Chemistry is classified as a physical science. Both the U.S. Department of Education and the National Science Foundation place chemistry squarely within the physical sciences category, alongside physics, astronomy, and earth sciences. That said, chemistry has deep ties to the biological sciences, and several of its subfields sit right at the boundary between the two.
What Makes a Science “Physical” or “Biological”
The distinction comes down to what you’re studying. Physical sciences focus on nonliving (abiotic) systems: rocks, minerals, energy, forces, atoms, chemical reactions. Biological sciences focus on living (biotic) systems: animals, plants, microorganisms, and how they function. Chemistry, at its core, is the study of matter’s composition, properties, and transformations. It deals with atoms, molecules, and energy transfer. Those are nonliving things, which is why chemistry falls on the physical science side of the line.
Physics, chemistry, astronomy, and earth science make up the traditional physical sciences. Biology, ecology, zoology, and botany make up the life sciences. In the U.S. Department of Education’s Classification of Instructional Programs, chemistry and all its subfields (organic, inorganic, analytical, theoretical, polymer, forensic, and environmental chemistry) are listed under code 40: Physical Sciences.
Why Chemistry Feels Biological
If you’ve taken a chemistry class that involved DNA, proteins, or cell membranes, you might wonder why chemistry is grouped with physics rather than biology. The reason is that chemistry isn’t studying living organisms. It’s studying the molecules those organisms are made of, which is a different question entirely.
Carbon is the clearest example of this overlap. All life on Earth is carbon-based. Proteins, DNA, carbohydrates, and fats are all built on carbon atom frameworks. Organic chemistry studies carbon-containing compounds, and many of those compounds happen to be the building blocks of living things. But organic chemistry itself is still a physical science. It’s concerned with how carbon bonds form, break, and rearrange, not with how an organism grows or reproduces.

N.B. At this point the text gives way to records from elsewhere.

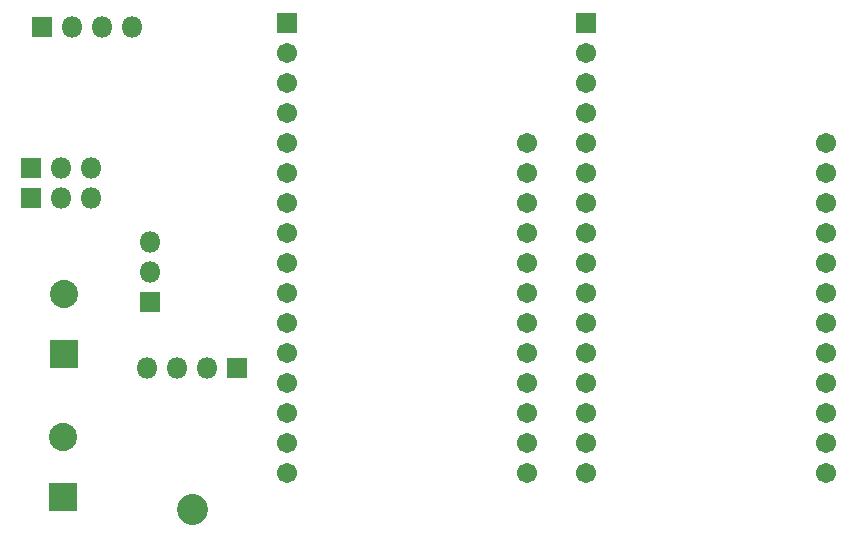
<source format=gbr>
G04 #@! TF.GenerationSoftware,KiCad,Pcbnew,(5.1.5)-3*
G04 #@! TF.CreationDate,2021-12-12T15:23:53-06:00*
G04 #@! TF.ProjectId,RCFeatherControl,52434665-6174-4686-9572-436f6e74726f,rev?*
G04 #@! TF.SameCoordinates,Original*
G04 #@! TF.FileFunction,Soldermask,Bot*
G04 #@! TF.FilePolarity,Negative*
%FSLAX46Y46*%
G04 Gerber Fmt 4.6, Leading zero omitted, Abs format (unit mm)*
G04 Created by KiCad (PCBNEW (5.1.5)-3) date 2021-12-12 15:23:53*
%MOMM*%
%LPD*%
G04 APERTURE LIST*
%ADD10C,2.602000*%
%ADD11R,1.802000X1.802000*%
%ADD12O,1.802000X1.802000*%
%ADD13C,1.702000*%
%ADD14R,1.702000X1.702000*%
%ADD15R,2.388000X2.388000*%
%ADD16C,2.388000*%
G04 APERTURE END LIST*
D10*
X133040900Y-143178160D02*
X133040900Y-143178160D01*
D11*
X136812800Y-131219160D03*
D12*
X134272800Y-131219160D03*
X131732800Y-131219160D03*
X129192800Y-131219160D03*
D13*
X141067940Y-135028940D03*
X141067940Y-132488940D03*
X141067940Y-129948940D03*
X141067940Y-127408940D03*
X141067940Y-124868940D03*
X141067940Y-122328940D03*
X141067940Y-119788940D03*
X141067940Y-117248940D03*
X141067940Y-114708940D03*
X141067940Y-112168940D03*
X141067940Y-109628940D03*
X141067940Y-107088940D03*
X141067940Y-104548940D03*
D14*
X141067940Y-102008940D03*
D13*
X161367940Y-140108940D03*
X161367940Y-137568940D03*
X161367940Y-135028940D03*
X161367940Y-132488940D03*
X161367940Y-129948940D03*
X161367940Y-127408940D03*
X161367940Y-124868940D03*
X161367940Y-122328940D03*
X161367940Y-119788940D03*
X161367940Y-117248940D03*
X161367940Y-114708940D03*
X161367940Y-112168940D03*
X141067940Y-137568940D03*
X141067940Y-140108940D03*
D15*
X122074940Y-142138400D03*
D16*
X122074940Y-137058400D03*
D13*
X166397940Y-135028940D03*
X166397940Y-132488940D03*
X166397940Y-129948940D03*
X166397940Y-127408940D03*
X166397940Y-124868940D03*
X166397940Y-122328940D03*
X166397940Y-119788940D03*
X166397940Y-117248940D03*
X166397940Y-114708940D03*
X166397940Y-112168940D03*
X166397940Y-109628940D03*
X166397940Y-107088940D03*
X166397940Y-104548940D03*
D14*
X166397940Y-102008940D03*
D13*
X186697940Y-140108940D03*
X186697940Y-137568940D03*
X186697940Y-135028940D03*
X186697940Y-132488940D03*
X186697940Y-129948940D03*
X186697940Y-127408940D03*
X186697940Y-124868940D03*
X186697940Y-122328940D03*
X186697940Y-119788940D03*
X186697940Y-117248940D03*
X186697940Y-114708940D03*
X186697940Y-112168940D03*
X166397940Y-137568940D03*
X166397940Y-140108940D03*
D11*
X119380000Y-114300000D03*
D12*
X121920000Y-114300000D03*
X124460000Y-114300000D03*
X124460000Y-116840000D03*
X121920000Y-116840000D03*
D11*
X119380000Y-116840000D03*
D15*
X122130820Y-130096260D03*
D16*
X122130820Y-125016260D03*
D11*
X120269000Y-102412800D03*
D12*
X122809000Y-102412800D03*
X125349000Y-102412800D03*
X127889000Y-102412800D03*
D11*
X129458720Y-125684280D03*
D12*
X129458720Y-123144280D03*
X129458720Y-120604280D03*
M02*

</source>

Where Chemistry Meets Biology
The boundary between physical and biological science isn’t a wall. It’s more like a gradient, and chemistry sits closer to that boundary than almost any other physical science. Several hybrid fields exist in the overlap zone.
Biochemistry studies the chemical processes that happen inside living systems: how enzymes catalyze reactions, how cells convert food into energy, how DNA replicates. Chemical biology flips that relationship, using chemical tools and techniques to manipulate and study biological systems, like designing small molecules that can switch specific biological processes on or off. Both fields draw equally from chemistry, cell biology, molecular biology, and biophysics. Yale’s Department of Molecular, Cellular, and Developmental Biology describes them as spanning all four disciplines simultaneously.
The discovery of DNA’s double helix structure is a good illustration of why this boundary matters less than people think. That breakthrough came from a biologist and a physicist working together, applying physical science principles (specifically, X-ray crystallography) to a biological molecule. A National Academies report on the intersection of these fields notes that the fundamental principles governing living matter are most likely to be discovered right at the interface of biology with physics and information theory.
How This Plays Out in School and College
In most high school and college curricula, chemistry is taught as a physical science. You’ll typically find it in the same department or course sequence as physics. When universities list their degree programs, chemistry degrees sit under physical sciences.
That said, if you pursue chemistry far enough, you’ll encounter subfields that blur the line. Physical chemistry uses thermodynamics and mathematical models to predict how chemical reactions behave, which is firmly on the physics side. Biochemistry and molecular biology pull strongly toward the life sciences. The NSF groups chemistry under “Physical sciences and earth sciences” for funding and reporting purposes, but interdisciplinary programs like “Biological and Physical Sciences” exist as their own category under multidisciplinary studies.
If you’re choosing courses to fulfill a physical science requirement, a general chemistry class will almost always count. If you need a biological science credit, it won’t, even though you might spend a week learning about amino acids and proteins.
The Practical Reality
Chemistry’s physical science classification reflects its foundations: the study of atoms, molecules, energy, and reactions. But modern chemistry increasingly operates across the traditional boundary. Clinical biochemistry laboratories, for example, use physical chemistry techniques like mass spectrometry and polymerase chain reaction technology to diagnose diseases, detect gene variations, and analyze metabolic disorders. The chemistry is physical. The application is biological.
So the short answer to “Is chemistry a physical or biological science?” is that it’s a physical science by formal classification, by how universities categorize it, and by how funding agencies track it. But it’s also the physical science most deeply intertwined with biology, and some of the most active areas of modern research exist in that overlap. If you’re drawn to both, fields like biochemistry and chemical biology let you work in both worlds at once.